Women are underrepresented in the STEM (scientific, technical, engineering, and mathematics) fields, and current policy is based on the notion that this results solely from invidious discrimination, with Teh Patriarchy suppressing Teh Wymyns out of — well, actual motives aren’t often cited, but they are assumed to be Eeeevile.

Professor Jacobson cites a Cornell University study that suggests that this might not be entirely the case. From the abstract:

“Explanations for women’s underrepresentation in math-intensive fields of science often focus on sex discrimination in grant and manuscript reviewing, interviewing, and hiring. Claims that women scientists suffer discrimination in these arenas rest on a set of studies undergirding policies and programs aimed at remediation. More recent and robust empiricism, however, fails to support assertions of discrimination in these domains.”

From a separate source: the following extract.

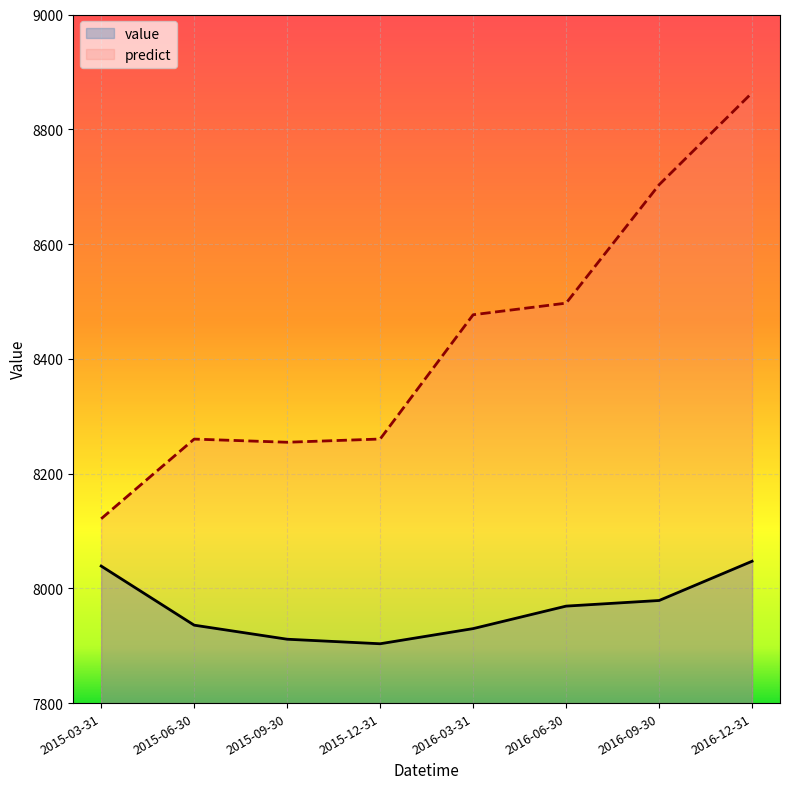

What are all the series names shown in the legend?

value, predict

The good Professor and his commenters cite the experience of Larry Summers, but the focus of the Cornell study and Prof. Summers’s case are quite different. The study continues the assumption that men and women are not different in aptitude for the STEM fields, and concentrates on external factors (“…differences in resources attributable to career and family-related choices that set women back”) as the cause of the difference. Professor Summers was castigated for suggesting that there may, in fact, be innate differences between males and females that result in both the differences in performance (or representation) and the precursors cited by the Cornell researchers.

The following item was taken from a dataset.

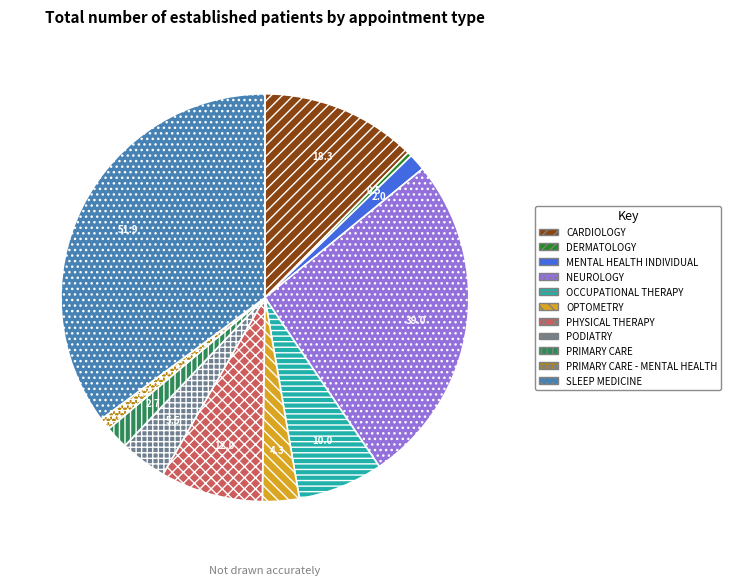

Is PRIMARY CARE - MENTAL HEALTH the majority of the pie?

No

The question of what constitutes “feminine” and “masculine” traits is more open than it sometimes seems from current attitudes. Sociologists cling to the “blank slate” — the absurd notion that human beings have absolutely no innate traits, with fallback to “none that differ between male and female” — for reasons that are more political than scientific. That view is being challenged by current research, which suggests that there may, in fact, be sex-linked innate differences. Such differences might also be the cause of the lifestyle choices made in early childhood which result in large discrepancies between male and female performance in various fields as adults. If a child selects, out of personal preference, pursuits that are stereotypically “artistic”, he or she will fail to concentrate on the early stages of, e.g., mathematics, and as an adult will not have the necessary precursor learning for success as a mathematician. There is much to learn in either subject, and learning enough of either to achieve success tends to preclude investigation in the other; thus are small differences in early preference amplified by the passage of time.

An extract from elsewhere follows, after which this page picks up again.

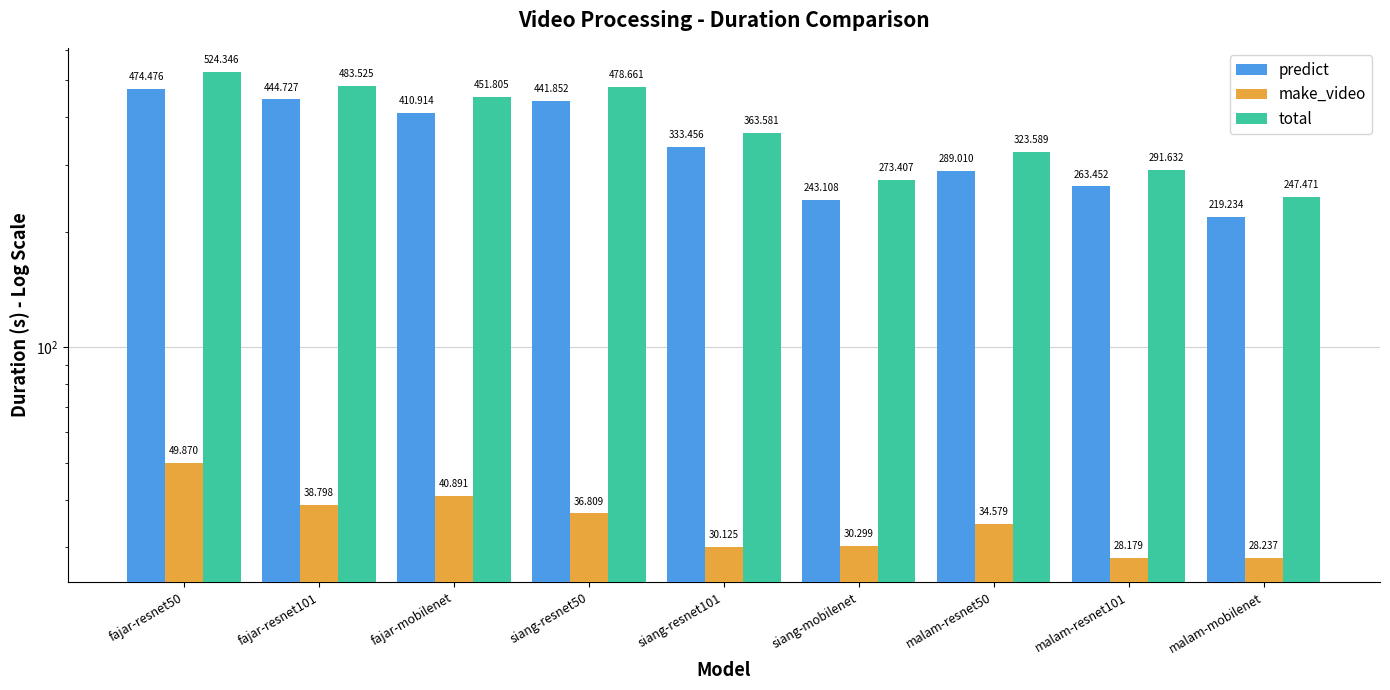

Which series has the largest total across all categories?

total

If differences exist, clearly they will sometimes result in inequities which should be addressed, but policies that would be effective in that respect would look quite different from policies based on interchangeability hidden by (posited) deliberate suppression.

As I have suggested before, my personal prejudice is that the differences relate back to the set of characteristics called, in the extreme, “autism” — the STEM pursuits reward concentration and the ability to ignore disturbing influences in order to tease out details, which is a characteristic of the syndrome. Males appear to be more susceptible to, or to have from birth, autistic traits than females; it follows that the small minority of females who do, in fact, exhibit those traits suffer discrimination based on the stereotype that they do not exist. Proper redress for that discrimination would employ affirmative action as originally conceived.

“Affirmative action” is often misunderstood, and has gained opprobrium in some circles because what is actually practiced is not affirmative action but a quota system resting on the assumption that no differences exist. If all women have the same ability in, say, mathematics as all men do, any difference in their presence in math-related fields can only be laid to inappropriate discrimination, and any proper redress must result in equal presence of men and women in the field. True affirmative action rests on the contrary assumption. If the proportion of women who possess the traits necessary for success in mathematics is much smaller than the proportion of men who have those traits, a stereotype arises: the assumption is made that no women possess those traits, and therefore women can be excluded a priori. True affirmative action would constitute a proactive policy of exposing women and girls to the conditions necessary for success in mathematics, holding them to the same standards for success as men are required to meet, and rewarding the minority who pass the test with the same benefits as the men who succeed receive.

If innate differences do in fact exist, such a policy would result in a continued imbalance, with far more males in mathematics than females, and this is intolerable to the “blank slate” crowd, who continue to insist that differences in outcome are and can only be the result of invidious discrimination. The result is much more heat than light on the subject. If we are to be truly scientific, we cannot make assumptions based solely upon what we might consider to be the desirable outcome, and this is as true of the people holding the stereotypes as it is of those attempting to combat them.